=== WHAT YOU SHOULD DO ===
Render every line in the entries below as one numbered list, leaving out any blank lines.

──────── DATA PROVIDED

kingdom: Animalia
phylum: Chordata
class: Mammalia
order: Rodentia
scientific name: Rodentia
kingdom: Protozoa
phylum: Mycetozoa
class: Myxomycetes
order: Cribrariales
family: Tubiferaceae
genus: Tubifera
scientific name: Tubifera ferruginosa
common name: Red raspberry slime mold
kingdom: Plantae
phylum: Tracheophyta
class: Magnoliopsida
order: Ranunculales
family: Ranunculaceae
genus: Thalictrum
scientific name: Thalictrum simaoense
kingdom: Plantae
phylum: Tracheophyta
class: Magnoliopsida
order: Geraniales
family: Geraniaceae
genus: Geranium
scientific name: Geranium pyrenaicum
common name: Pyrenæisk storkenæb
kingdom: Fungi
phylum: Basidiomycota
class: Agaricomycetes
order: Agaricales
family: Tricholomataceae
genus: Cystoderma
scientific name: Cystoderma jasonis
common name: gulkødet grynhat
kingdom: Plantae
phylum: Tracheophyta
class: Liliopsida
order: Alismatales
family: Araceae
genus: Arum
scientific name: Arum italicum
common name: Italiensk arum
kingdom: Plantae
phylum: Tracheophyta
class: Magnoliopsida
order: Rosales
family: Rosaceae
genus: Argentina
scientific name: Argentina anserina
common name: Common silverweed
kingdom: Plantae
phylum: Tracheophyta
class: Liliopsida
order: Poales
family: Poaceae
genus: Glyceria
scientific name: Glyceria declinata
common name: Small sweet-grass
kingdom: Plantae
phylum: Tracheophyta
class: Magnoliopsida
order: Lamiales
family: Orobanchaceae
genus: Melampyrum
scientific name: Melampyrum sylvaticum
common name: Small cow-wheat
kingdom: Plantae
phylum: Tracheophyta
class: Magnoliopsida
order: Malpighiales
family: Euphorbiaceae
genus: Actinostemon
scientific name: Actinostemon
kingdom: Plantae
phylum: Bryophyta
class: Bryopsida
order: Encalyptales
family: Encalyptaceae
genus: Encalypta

────────────────

=== RESULT OF THE EXERCISE ===
1. kingdom: Animalia
2. phylum: Chordata
3. class: Mammalia
4. order: Rodentia
5. scientific name: Rodentia
6. kingdom: Protozoa
7. phylum: Mycetozoa
8. class: Myxomycetes
9. order: Cribrariales
10. family: Tubiferaceae
11. genus: Tubifera
12. scientific name: Tubifera ferruginosa
13. common name: Red raspberry slime mold
14. kingdom: Plantae
15. phylum: Tracheophyta
16. class: Magnoliopsida
17. order: Ranunculales
18. family: Ranunculaceae
19. genus: Thalictrum
20. scientific name: Thalictrum simaoense
21. kingdom: Plantae
22. phylum: Tracheophyta
23. class: Magnoliopsida
24. order: Geraniales
25. family: Geraniaceae
26. genus: Geranium
27. scientific name: Geranium pyrenaicum
28. common name: Pyrenæisk storkenæb
29. kingdom: Fungi
30. phylum: Basidiomycota
31. class: Agaricomycetes
32. order: Agaricales
33. family: Tricholomataceae
34. genus: Cystoderma
35. scientific name: Cystoderma jasonis
36. common name: gulkødet grynhat
37. kingdom: Plantae
38. phylum: Tracheophyta
39. class: Liliopsida
40. order: Alismatales
41. family: Araceae
42. genus: Arum
43. scientific name: Arum italicum
44. common name: Italiensk arum
45. kingdom: Plantae
46. phylum: Tracheophyta
47. class: Magnoliopsida
48. order: Rosales
49. family: Rosaceae
50. genus: Argentina
51. scientific name: Argentina anserina
52. common name: Common silverweed
53. kingdom: Plantae
54. phylum: Tracheophyta
55. class: Liliopsida
56. order: Poales
57. family: Poaceae
58. genus: Glyceria
59. scientific name: Glyceria declinata
60. common name: Small sweet-grass
61. kingdom: Plantae
62. phylum: Tracheophyta
63. class: Magnoliopsida
64. order: Lamiales
65. family: Orobanchaceae
66. genus: Melampyrum
67. scientific name: Melampyrum sylvaticum
68. common name: Small cow-wheat
69. kingdom: Plantae
70. phylum: Tracheophyta
71. class: Magnoliopsida
72. order: Malpighiales
73. family: Euphorbiaceae
74. genus: Actinostemon
75. scientific name: Actinostemon
76. kingdom: Plantae
77. phylum: Bryophyta
78. class: Bryopsida
79. order: Encalyptales
80. family: Encalyptaceae
81. genus: Encalypta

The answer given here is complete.